On 3/6/24 3:00 PM, MitchAlsup1 wrote:
Paul A. Clayton wrote:
[snip]
It seems that 64-bit
stack-pointer-relative accesses could be roughly as fast by using
the offset as the index (each stack frame would be comparable to a
different thread register context; the tradeoffs of extra storage
for multiple stack frames ("multithreading" — alternating between
indexing up and indexing down would provide some utilization
flexibility with low indexing overhead) relative to pushing out
early frames (normal "context switch"); such a cache would
probably be limited in frame size cached.
Smells too much like register windows which never outperformed
the flat RF from MIPS. In any event, 50% of subroutines need no
stack <accesses> and those that do typically only store 3 registers
(for restore later).
Register windows were intended to avoid save/restore overhead by
retaining values in registers with renaming. A stack cache is
meant to reduce the overhead of loads and stores to the stack —
not just preserving and restoring registers. A direct-mapped stack
cache is not entirely insane. A partial stack frame cache might
cache up to 256 bytes (e.g.) with alternating frames indexing with
inverted bits (to reduce interference) — one could even reserve a
chunk (e.g., 64 bytes) of a frame and not overlapped by limiting
offset cached to be smaller than the cache.

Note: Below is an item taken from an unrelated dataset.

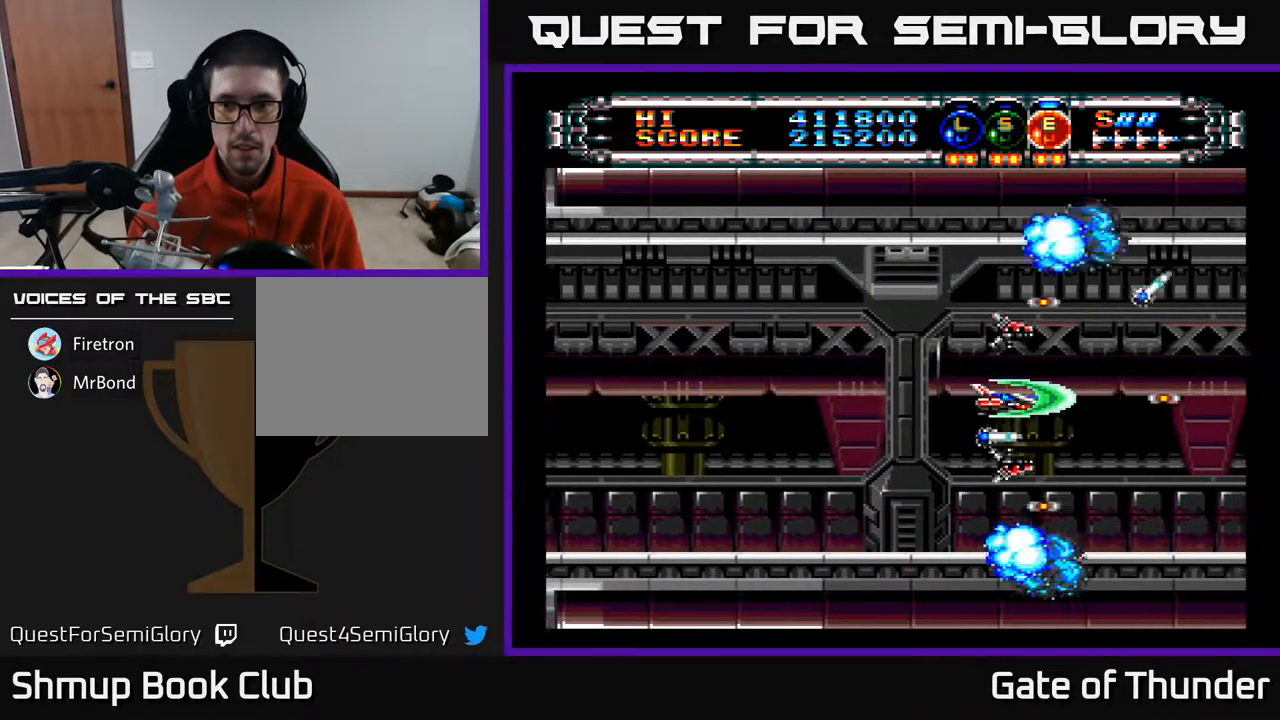
{"buttons": ["A"], "left_stick": "center", "events": []}
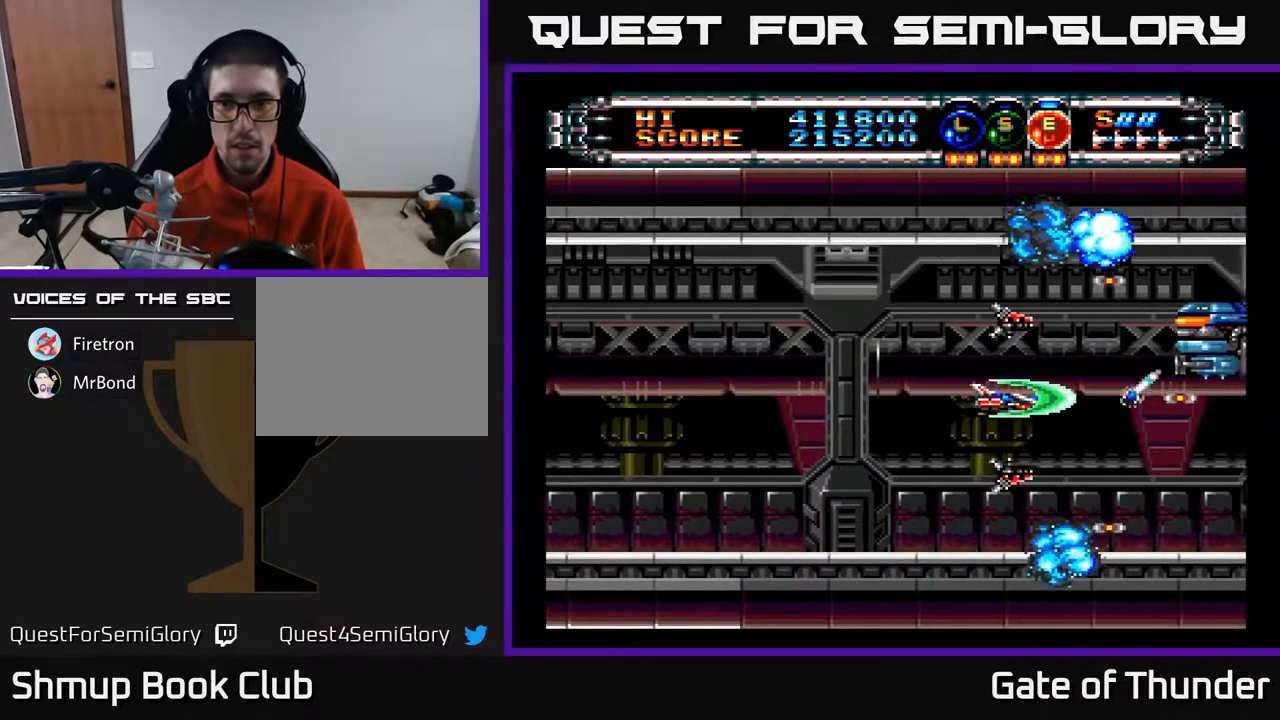
{"buttons": ["A", "DPAD_UP"], "left_stick": "center", "events": [[233, "DPAD_LEFT", "down"], [367, "DPAD_UP", "down"], [400, "DPAD_LEFT", "up"]]}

Such might be more useful than register windows, but that does
not mean that it is actually a good option.
An L2 register set that can only be accessed for one operand might be somewhat similar to LD-OP.
In high speed designs, there are at least 2 cycles of delay from AGEN
to the L2 and 2 cycles of delay back. Even zero cycle access sees at
least 4 cycles of latency, 5 if you count AGEN.
Presumably this is related to the storage technology used as well as the capacity. With higher-speed ("register") cells, lower porting might be able to substantially compensate for higher bit-capacity in terms of area/latency/power. The specialized caches/L2
register sets would presumably also be smaller than 32 KiB of
typical L1 caches.
In an out-of-order design, the "L2 register set" might be read
before the operation is scheduled for execution, possibly
providing one or two extra cycles for latency. (An insane hoisting
could use something like a BTB to provide an index before the
instruction itself is available.) Doing the reads from the main
storage in-order might also facilitate software-controlled
banking, but that might not be useful.
(If many of the updates read the old value, this might make
preserving the old values outside of the main store practical.
Having the current value in the main store would increase its
use — rather than accessing a store queue with ready values that
have not yet committed. This technique could, of course, also
apply to registers, allowing an expensive multiported storage
element to be freed before commitment of an overwriting
instruction. Read-and-update would also be useful for ECC in a
data cache when the write is smaller than the ECC granule.)
It is not obvious (to me) that such an intermediate capacity,
simply-indexed value store would be beneficial, but that it would
not be beneficial is also not obvious (to me). The design space
seems large and workload characteristics and compiler output would
likely have a significant impact on utility.